Problem details »
Return each line in the records below that includes "size".

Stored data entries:
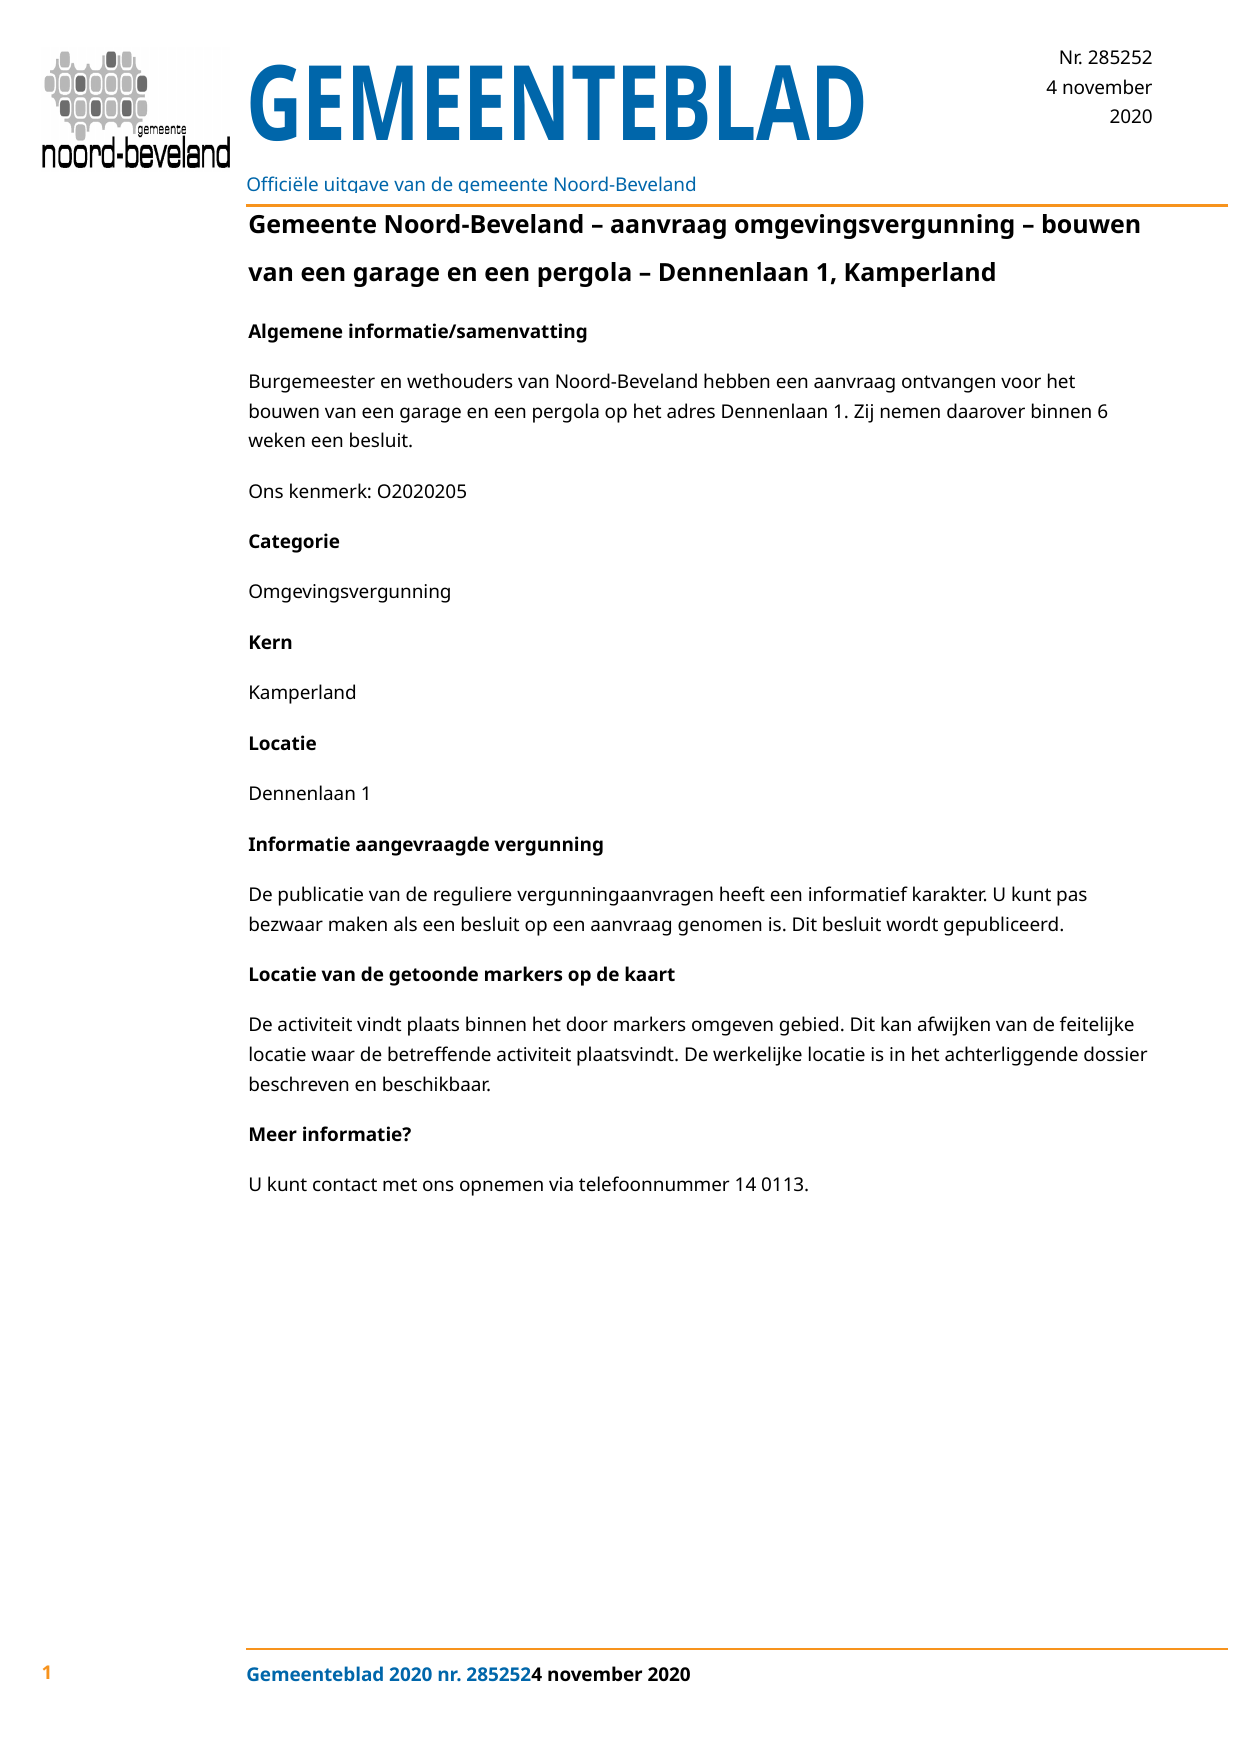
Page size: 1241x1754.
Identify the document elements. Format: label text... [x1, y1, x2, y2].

text U kunt contact met ons opnemen via telefoonnummer 14 0113. [248, 1172, 1152, 1197]
text Ons kenmerk: O2020205 [248, 478, 1152, 504]
text Burgemeester en wethouders van Noord-Beveland hebben een aanvraag ontvangen voor het bouwen van een garage en een pergola op het adres Dennenlaan 1. Zij nemen daarover binnen 6 weken een besluit. [248, 368, 1152, 453]
picture [41, 47, 231, 172]
text Gemeente Noord-Beveland – aanvraag omgevingsvergunning – bouwen van een garage en een pergola – Dennenlaan 1, Kamperland [248, 207, 1152, 288]
text Meer informatie? [248, 1121, 1152, 1147]
text Locatie [248, 730, 1152, 756]
text De activiteit vindt plaats binnen het door markers omgeven gebied. Dit kan afwijken van de feitelijke locatie waar de betreffende activiteit plaatsvindt. De werkelijke locatie is in het achterliggende dossier beschreven en beschikbaar. [248, 1012, 1152, 1097]
text Kern [248, 629, 1152, 655]
text Categorie [248, 528, 1152, 554]
text Algemene informatie/samenvatting [248, 318, 1152, 344]
text Omgevingsvergunning [248, 579, 1152, 604]
text De publicatie van de reguliere vergunningaanvragen heeft een informatief karakter. U kunt pas bezwaar maken als een besluit op een aanvraag genomen is. Dit besluit wordt gepubliceerd. [248, 881, 1152, 937]
text Dennenlaan 1 [248, 780, 1152, 806]
text Locatie van de getoonde markers op de kaart [248, 961, 1152, 987]
text Informatie aangevraagde vergunning [248, 831, 1152, 857]
text Kamperland [248, 679, 1152, 705]
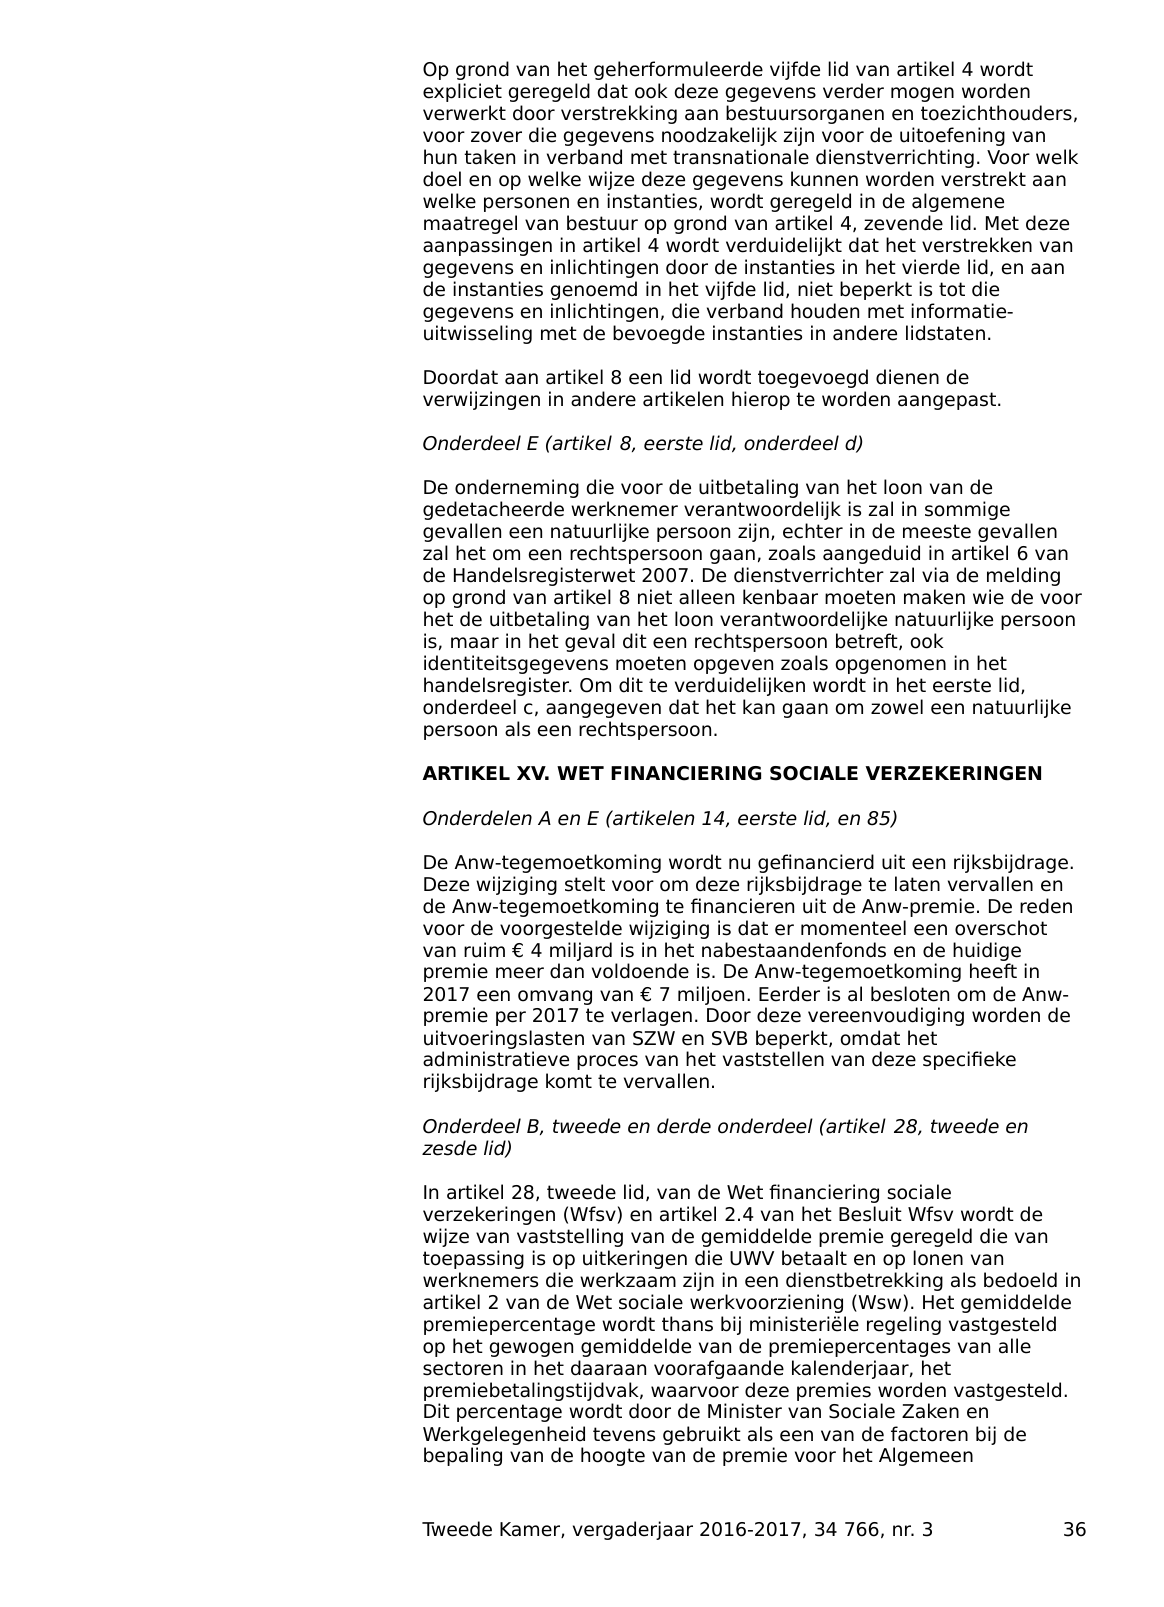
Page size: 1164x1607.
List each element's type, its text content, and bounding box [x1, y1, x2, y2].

Answer to the problem »
Page size: 1241x1754.
Page size: 1164x1607.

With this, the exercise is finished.